SANA'A – Yemen is no stranger to crisis. Exposed to a regional proxy war between Iran and Saudi Arabia, plagued by an entrenched Al Qaeda affiliate, and divided by tribal disputes and a secession movement, the country has become a poster child for everything that can go wrong in the Arab world.
Yemen has demonstrated remarkable resiliency in the past. To ensure that the recent overthrow of its government by the Shia Houthi rebel movement does not deal Yemen the lethal blow that it has avoided so far, the international community must not abandon the country in what may be its hour of greatest need.
The origins of the Houthi movement date to 1991, when it was created to protect Zaydism, a moderate form of Shi'ism, from the encroachment of Sunni Islamists. After the attacks on New York and Washington, DC, on September 11, 2001, the group's battle took on a geopolitical dimension, as its fighters objected to Yemen's decision to collaborate with the United States and enhance bilateral intelligence cooperation.

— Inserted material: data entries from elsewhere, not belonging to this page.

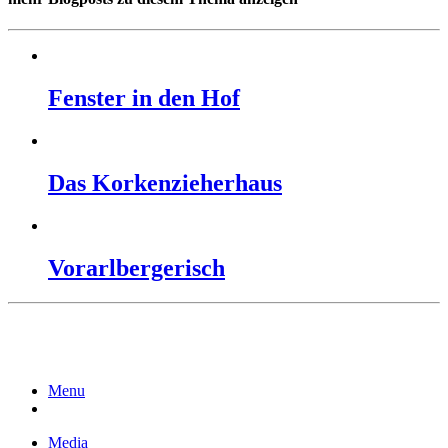
Fenster in den Hof
Das Korkenzieherhaus
Vorarlbergerisch
Menu
Media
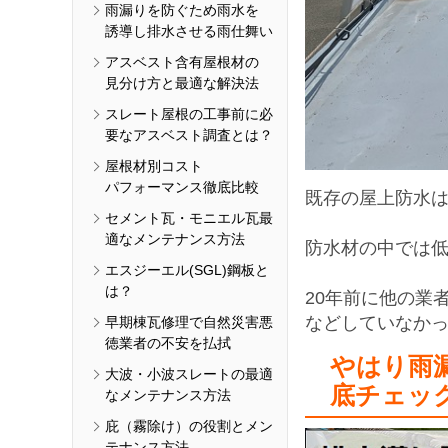
雨漏りを防ぐため雨水を
誘導し排水させる雨仕舞い
アスベスト含有屋根材の
見分け方と最適な解決法
スレート屋根の工事前に必
要なアスベスト調査とは？
屋根材別コスト
パフォーマンス徹底比較
既存の屋上防水はウ
セメント瓦・モニエル瓦最
適なメンテナンス方法
防水材の中では
エスジーエル(SGL)鋼板と
は？
20年前に他の業
などしていなか
早期棟瓦修理で自然災害悪
徳業者の不安を払拭
やはり雨
大波・小波スレートの最適
底チェッ
なメンテナンス方法
庇（霧除け）の役割とメン
テナンス方法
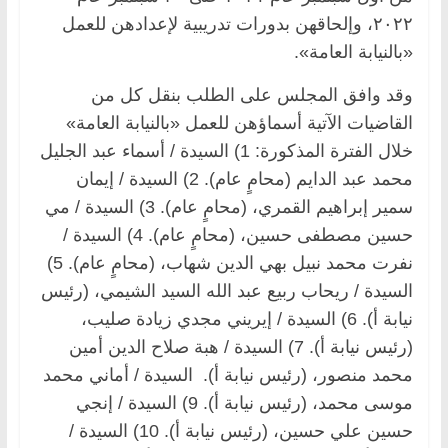
٢٠٢٢، وإلحاقهن بدورات تدريبية لإعدادهن للعمل
«بالنيابة العامة».
وقد وافق المجلس على الطلب بنقل كل من
القاضيات الآتية أسماؤهن للعمل «بالنيابة العامة»
خلال الفترة المذكورة: 1) السيدة / أسماء عبد الجليل
محمد عبد الدايم (محامٍ عام). 2) السيدة / إيمان
سمير إبراهيم القمري، (محامٍ عام). 3) السيدة / مي
حسين مصطفى حسين، (محامٍ عام). 4) السيدة /
نفرت محمد نبيل بهي الدين شهاب، (محامٍ عام). 5)
السيدة / ريحاب ربيع عبد الله السيد الشيمي، (رئيس
نيابة أ). 6) السيدة / إيريني مجدي زيادة صليب،
(رئيس نيابة أ). 7) السيدة / هبة صلاح الدين أمين
محمد منصور، (رئيس نيابة أ). السيدة / أماني محمد
موسى محمد، (رئيس نيابة أ). 9) السيدة / إنجي
حسين علي حسين، (رئيس نيابة أ). 10) السيدة /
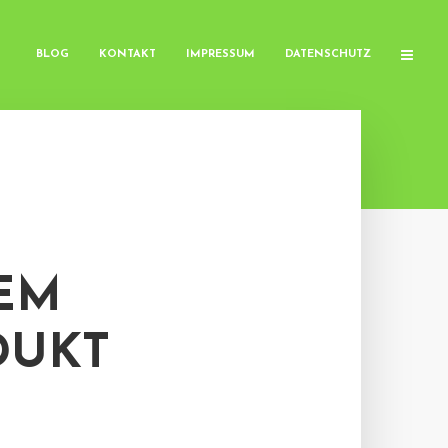
BLOG
KONTAKT
IMPRESSUM
DATENSCHUTZ
EM
DUKT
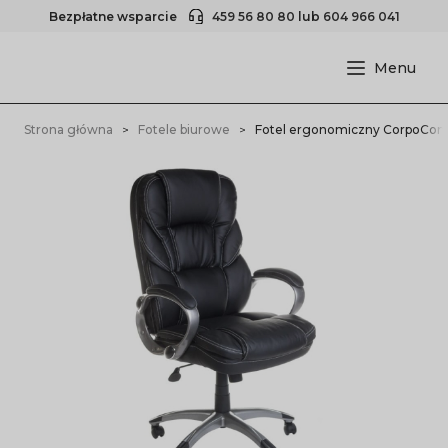
Bezpłatne wsparcie
459 56 80 80
lub
604 966 041
Strona główna
Fotele biurowe
Fotel ergonomiczny CorpoCom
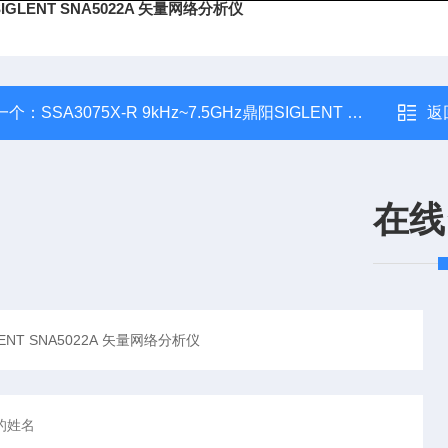
IGLENT SNA5022A 矢量网络分析仪
一个：
SSA3075X-R 9kHz~7.5GHz鼎阳SIGLENT SSA3075X-R实时频谱分析仪
返
在线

From 2004 to 2010, the group fought six wars against the Yemeni government and even skirmished with Saudi Arabia. Yet it never managed to expand its reach beyond its stronghold in the north of the country. That changed in 2011, when the popular protests and political chaos stemming from the Arab Spring led to widespread institutional paralysis, allowing the Houthis to march past a military that largely refused to fight it.